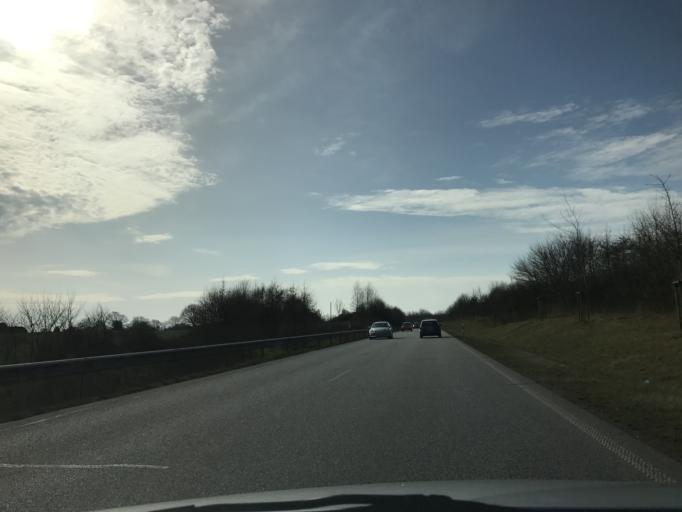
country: DE
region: Schleswig-Holstein
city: Klein Wittensee
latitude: 54.3965
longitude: 9.7374
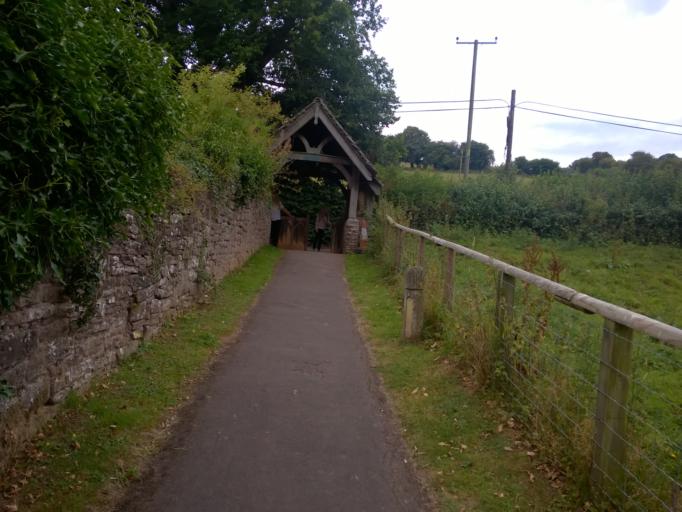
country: GB
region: England
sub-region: Herefordshire
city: Abbey Dore
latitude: 51.9680
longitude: -2.8942
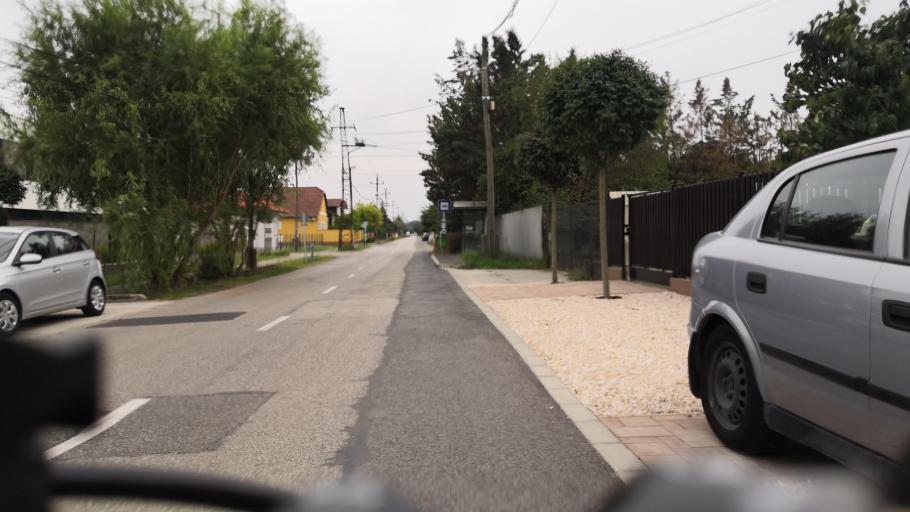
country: HU
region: Csongrad
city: Szeged
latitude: 46.2890
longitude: 20.1637
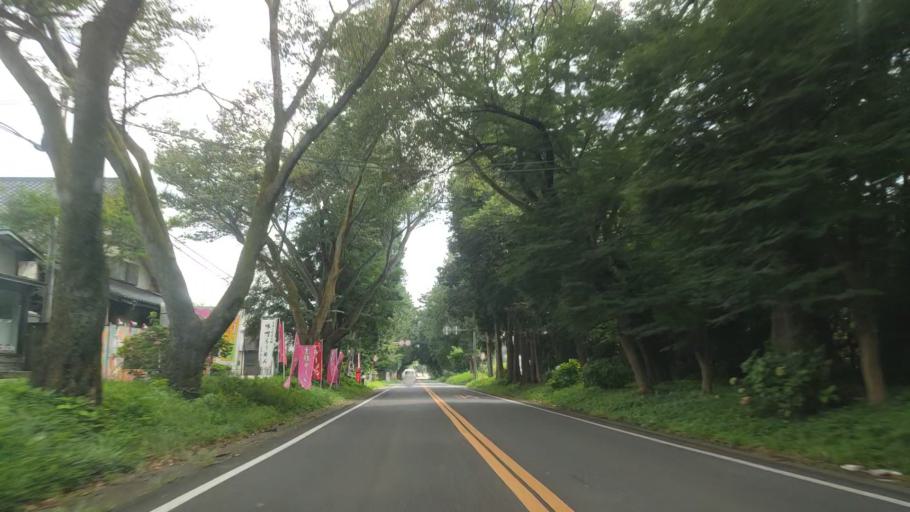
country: JP
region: Tochigi
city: Utsunomiya-shi
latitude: 36.6216
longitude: 139.8532
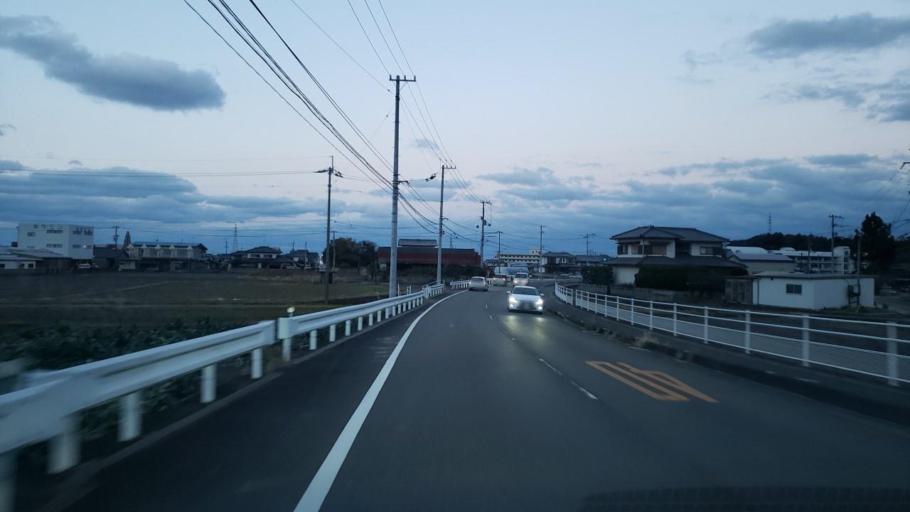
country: JP
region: Tokushima
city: Kamojimacho-jogejima
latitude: 34.2354
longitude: 134.3477
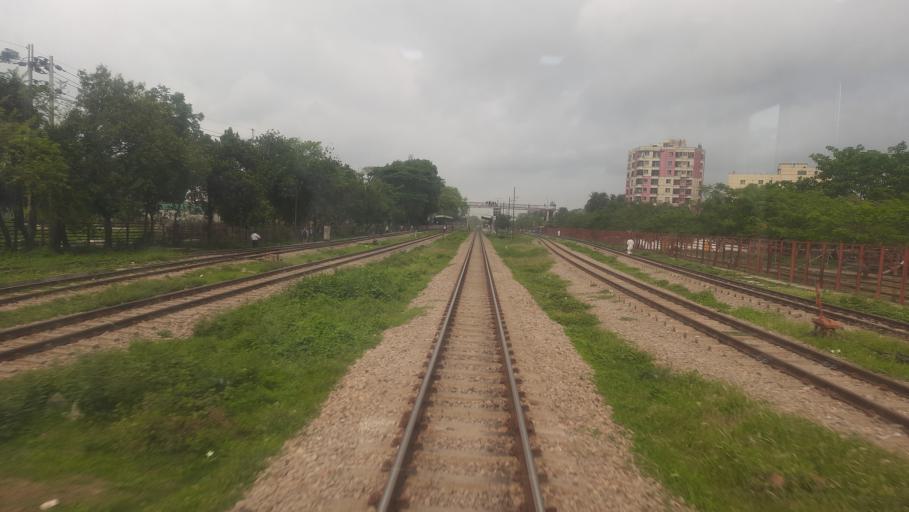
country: BD
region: Dhaka
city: Narsingdi
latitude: 23.9312
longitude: 90.7239
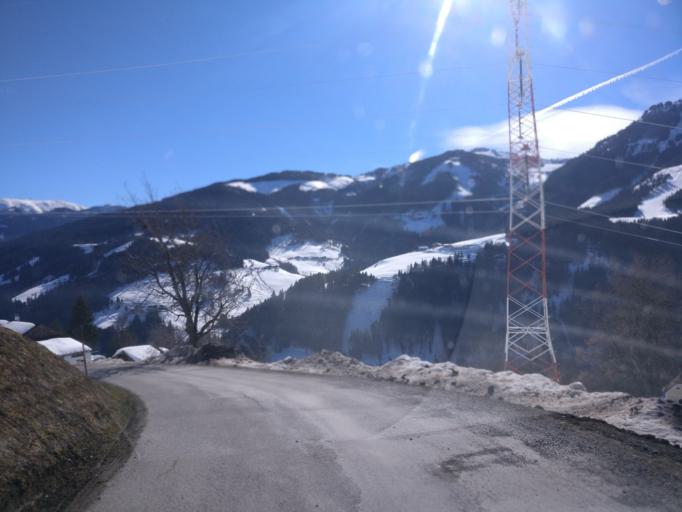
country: AT
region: Salzburg
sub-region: Politischer Bezirk Sankt Johann im Pongau
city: Sankt Johann im Pongau
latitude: 47.3363
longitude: 13.2325
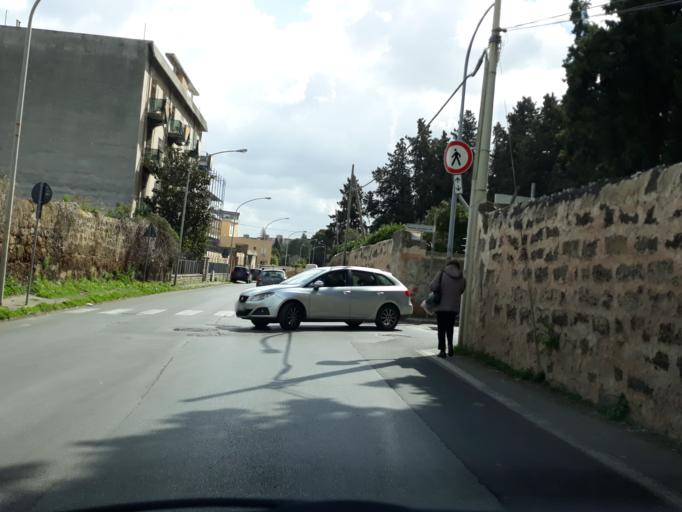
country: IT
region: Sicily
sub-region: Palermo
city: Palermo
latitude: 38.1250
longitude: 13.3158
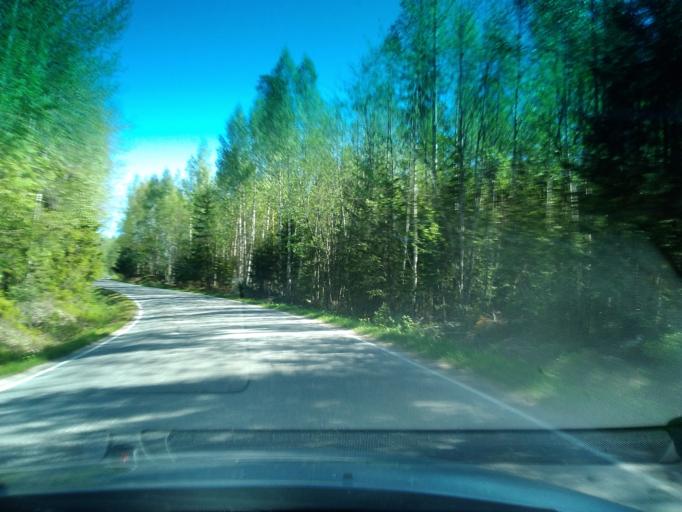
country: FI
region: Uusimaa
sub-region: Helsinki
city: Kaerkoelae
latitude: 60.6609
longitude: 23.9486
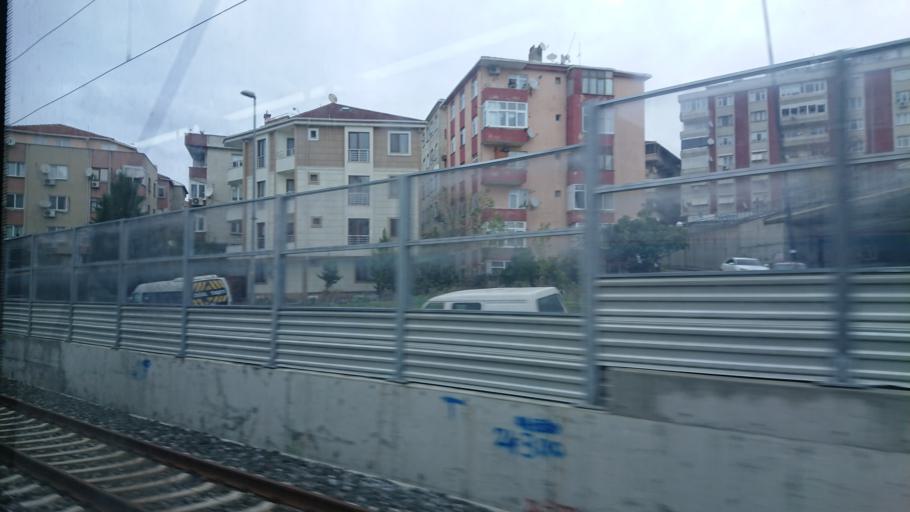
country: TR
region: Istanbul
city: Mahmutbey
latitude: 40.9941
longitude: 28.7690
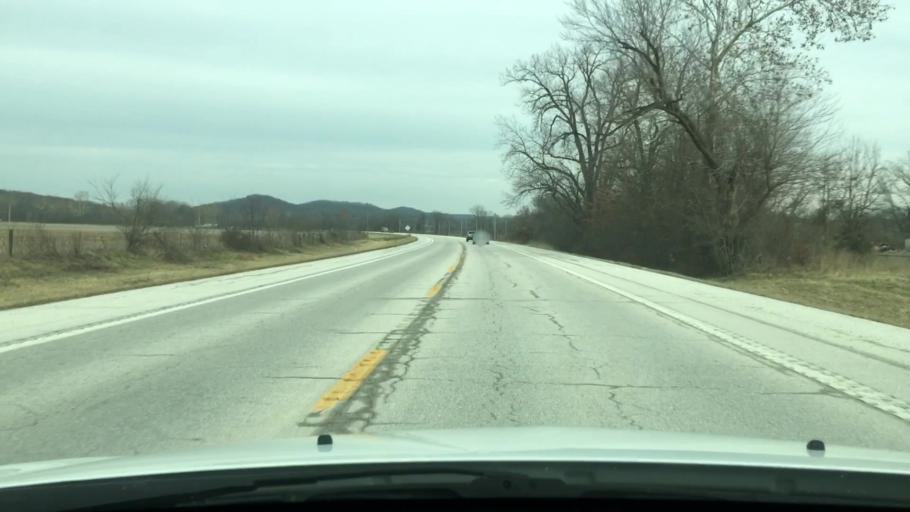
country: US
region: Missouri
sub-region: Pike County
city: Bowling Green
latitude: 39.3855
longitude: -91.1242
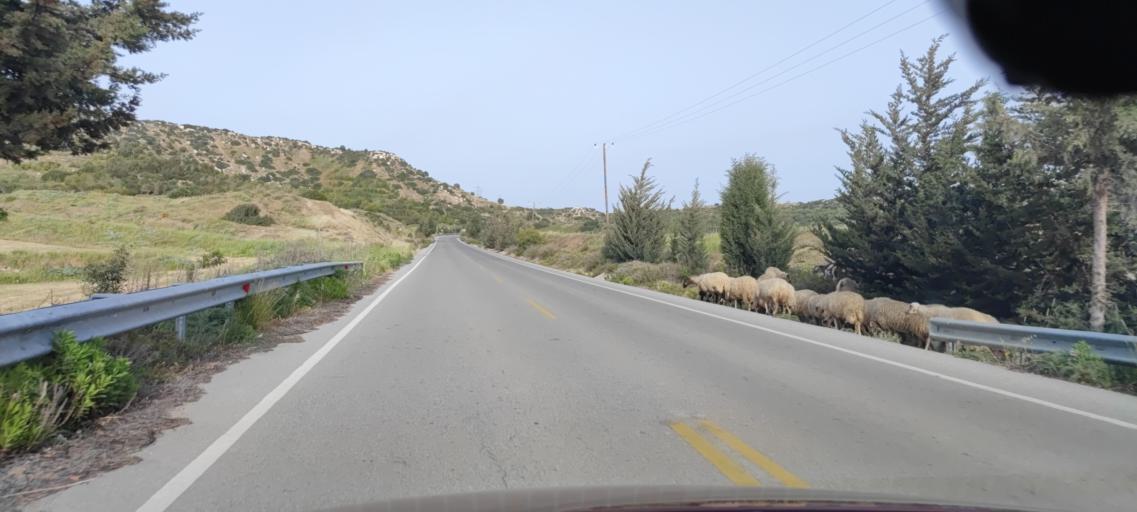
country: CY
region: Ammochostos
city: Leonarisso
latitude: 35.4774
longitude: 34.1300
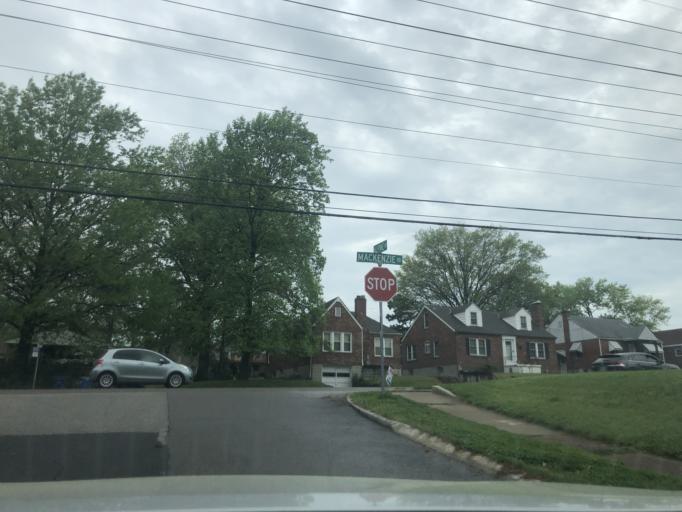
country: US
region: Missouri
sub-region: Saint Louis County
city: Affton
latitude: 38.5484
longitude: -90.3223
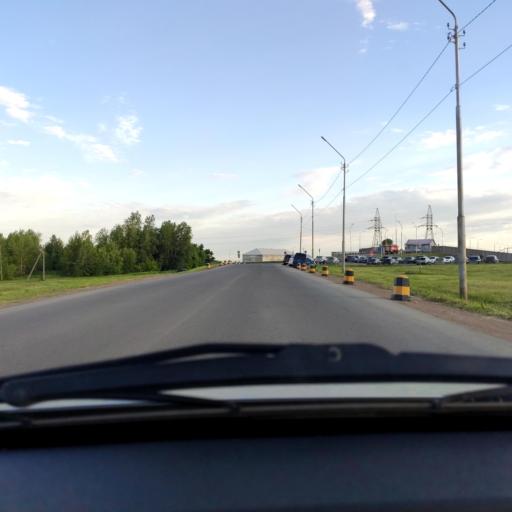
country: RU
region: Bashkortostan
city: Blagoveshchensk
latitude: 54.9077
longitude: 56.0585
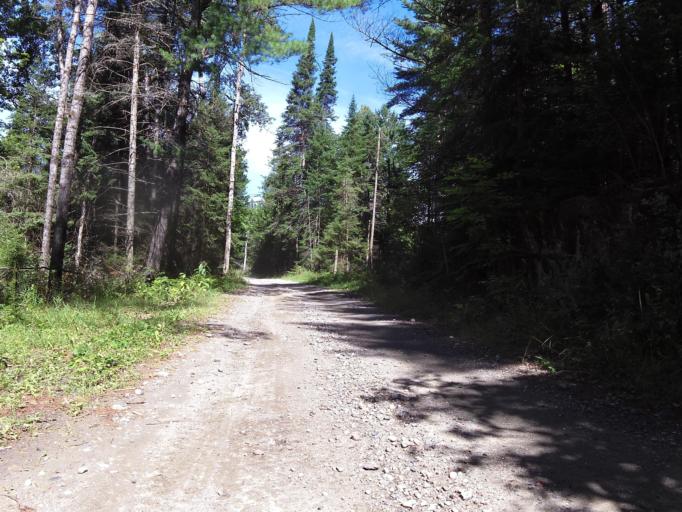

- _What the task asks_
Copy out every line of text from all the entries above word for word, leaving the pictures out of your answer.

- _Finished task_
country: DE
region: Schleswig-Holstein
city: Klein Wittensee
latitude: 54.3965
longitude: 9.7374
country: GB
region: England
sub-region: Herefordshire
city: Abbey Dore
latitude: 51.9680
longitude: -2.8942
country: HU
region: Csongrad
city: Szeged
latitude: 46.2890
longitude: 20.1637
country: JP
region: Tochigi
city: Utsunomiya-shi
latitude: 36.6216
longitude: 139.8532
country: JP
region: Tokushima
city: Kamojimacho-jogejima
latitude: 34.2354
longitude: 134.3477
country: BD
region: Dhaka
city: Narsingdi
latitude: 23.9312
longitude: 90.7239
country: AT
region: Salzburg
sub-region: Politischer Bezirk Sankt Johann im Pongau
city: Sankt Johann im Pongau
latitude: 47.3363
longitude: 13.2325
country: IT
region: Sicily
sub-region: Palermo
city: Palermo
latitude: 38.1250
longitude: 13.3158
country: FI
region: Uusimaa
sub-region: Helsinki
city: Kaerkoelae
latitude: 60.6609
longitude: 23.9486
country: TR
region: Istanbul
city: Mahmutbey
latitude: 40.9941
longitude: 28.7690
country: US
region: Missouri
sub-region: Pike County
city: Bowling Green
latitude: 39.3855
longitude: -91.1242
country: CY
region: Ammochostos
city: Leonarisso
latitude: 35.4774
longitude: 34.1300
country: US
region: Missouri
sub-region: Saint Louis County
city: Affton
latitude: 38.5484
longitude: -90.3223
country: RU
region: Bashkortostan
city: Blagoveshchensk
latitude: 54.9077
longitude: 56.0585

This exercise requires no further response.